Until the agreement in Dayton, freedom of movement was the most difficult problem. The excuse of the local Croat authorities was that it was impossible after the conflicts that took had taken place in 1993. In June 1995 I put forward a four-point proposal which, if accepted, could have begun to establish it. The shape of two cities was already visible in everyday life under EU protection, which had permitted the creation of ethnic transport for the city, with city buses operating only within ethnic zones. The same was true for public utilities. My first point was that the west Mostar leadership had accepted Mazowiecki's proposal for freedom of movement for up to five hundred people, who under a simplified procedure could cross from one part of the city to the other. I asked the EU Administration to form a department that would guarantee and supervise the return of Mostar citizens to their homes. I insisted that the agreement signed on 7 September 1994, which dealt with the removal of all check-points, should be implemented. Finally I asked for new check-points to be created, to oversee a decentralized circulation between the two parts of the city. None of this was accepted by the leadership in west Mostar.

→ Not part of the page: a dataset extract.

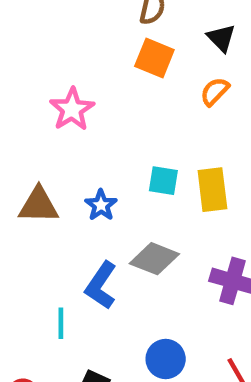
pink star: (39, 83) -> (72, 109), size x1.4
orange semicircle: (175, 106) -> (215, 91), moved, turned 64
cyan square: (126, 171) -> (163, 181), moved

The position of the local (and not only local) HDZ functionaries was clear: not to allow any advance in Mostar until their demand for an ethnic partition of the city was met. The moment that the illusion of a unified city was accepted in Rome, so too was an illusory version of freedom of movement. Today people visit their homes and apartments with fear, knowing they cannot return to them. The return of the expelled was not positively defined in Rome, except for the central zone. Freedom of movement without the implementation of other freedoms and rights is only a cynical gesture.

A united or a partitioned city?

Often I could not but feel that the EU was satisfied with its presence in Mostar, convinced that little more could be accomplished than a cooling of guns by the use of money. My impression was that the Mostar paralysis was what some EU countries wanted. There was an impression of almost masochistic pleasure exhibited by the diplomats of certain European countries, as they listened to me say that there was no advance in Mostar; that despite the EU presence people could not be buried in accordance with their religion; that not a single family had managed to return to their home. If you ask a person in east Mostar what they most associate the EU with, they will say THW (Technische Hilfswerk: Technical Aid), which distributes building materials for the reconstruction of damaged and destroyed homes. After two years of its presence, the EU still has thousands of people in east Mostar living in fabricated sheds and cellars, while there are several thousand flats standing empty in west Mostar to which their owners cannot return. The city, partitioned by war and ethnic cleansing into two ethnic zones, was being rebuilt and the scars of the past war were being removed from the streets and facades; but the situation created by the war remained unchanged. A foreign journal has compared the east part of Mostar with Hiroshima and the west part with Las Vegas. After Koschnik left, I got an Administration report regarding reconstruction: the Administration had invested 60% of its budget in Hiroshima and 40% in Las Vegas. In this way east Mostar, which looks like the site of a major archaeological excavation, has become the source of an immense capital and material gain for those who destroyed it. In this way EU funds have been invested in the obstruction of the process it is supposedly promoting.

The future of Mostar remains an open question. The Rome Agreement is in crisis, as are all the agreements signed in the past about the city and the Federation. Clearly. if Mostar is to be reunited, it is necessary first to remove from political life the proponents of an ethnic partition of Bosnia-Herzegovina.